Plus cooking from scratch is cultural for some people. There are no such things as just popping to the co-op to buy a microwave meal

That's one of the things that I find so interesting about this issue. It seems to be a uniquely British attitude to consider home cooking 'aspirational'. In most countries, it seems to be either quite the opposite as in it's a luxury to eat ready made, or it's just something that everyone does, across the income and social spectrums.

Completely agree as cooking from scratch is cultural for me. I was born and brought up on a small island where fresh produce was in abundance. Many many miles away from a shop and a food shop was done by my dad once a month for staples like butter, cheese, rice and flour. He will go to the market once a week to buy fresh vegetables and fruits we had freely available in our own yard. We had our own chickens for eggs and meat, our own goats, sheep and cow for meat, a vegetable and herbs garden, we lived by the sea so had access to a huge amount of seafood which we will catch ourselves. We were thoroughly spoilt looking back.

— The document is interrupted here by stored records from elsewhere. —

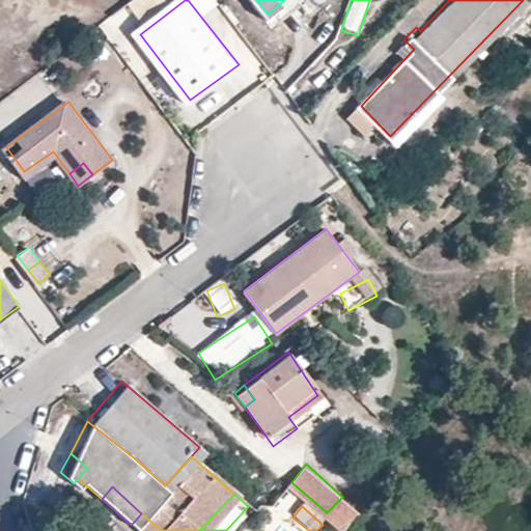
[(137,530),(161,530),(141,513),(136,520),(131,525),(137,530)]
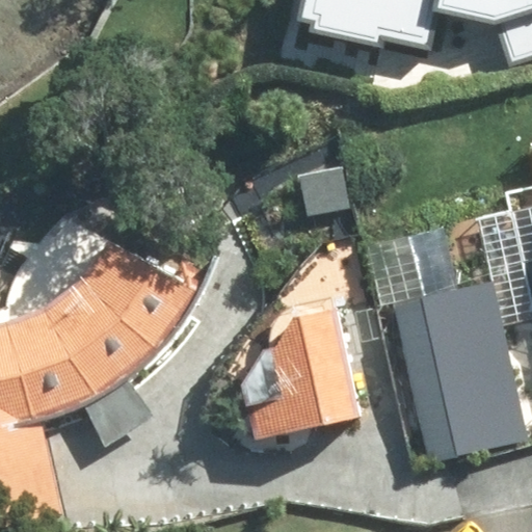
[(531,0),(292,0),(286,34),(373,53),(376,40),(425,49),(433,11),(504,26),(517,65),(531,59),(531,0)]
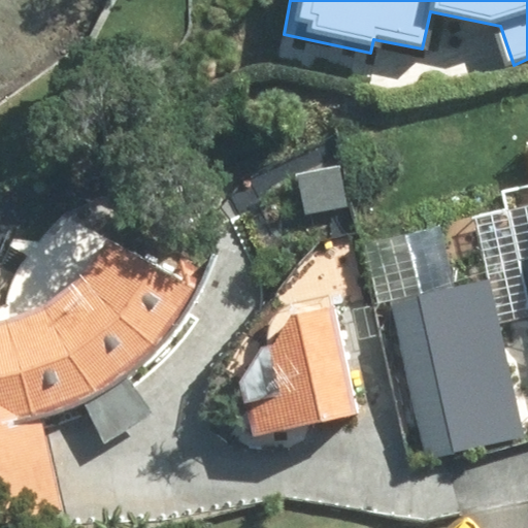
[(341,172),(296,170),(293,217),(338,220),(341,172)]
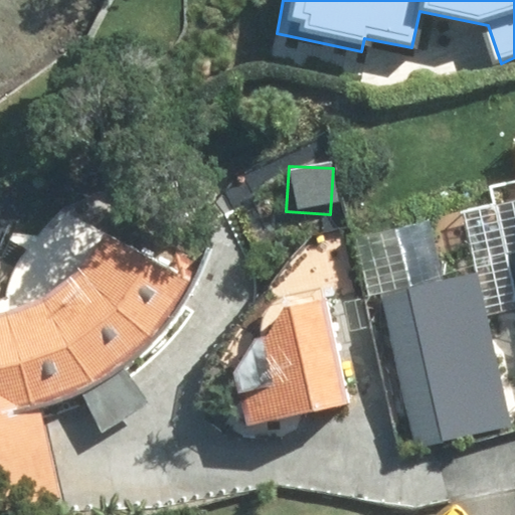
[(0,510),(58,497),(38,404),(64,399),(95,386),(123,367),(139,353),(155,337),(175,315),(187,300),(198,281),(108,236),(80,272),(49,296),(14,312),(0,314),(0,510)]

So as an adult I do the same and cook the same way. Very simple food with fresh ingredients.
I honestly think it’s a huge privilege to be cooking from scratch especially using things like fresh tomatoes instead of tinned ones. Using fresh vegetables instead of frozen ones, fresh fish instead of frozen ones, high quality meat from the butcher as opposed to frozen. If people are struggling with paying basic bills, cooking from scratch is the first thing to go as it costs in terms of ingredients and energy bill. Also it needs skills and not many people can cook.

blackheartsgirl · 31/05/2022 16:56

I do think people are missing the point somewhat.

yes we all know that cooking from scratch is healthier blah blah but when you’ve only got 2 quidon the meter and only a couple of pounds to buy a jar it’s a no brainer. Jar all the way, only takes five minutes or less to heat up the jar versus wasting the rest of your electric that has to last you another 2 days I’d be choosing the jar.

that’s the reality now for many people, they can’t afford the fuel to actually cook!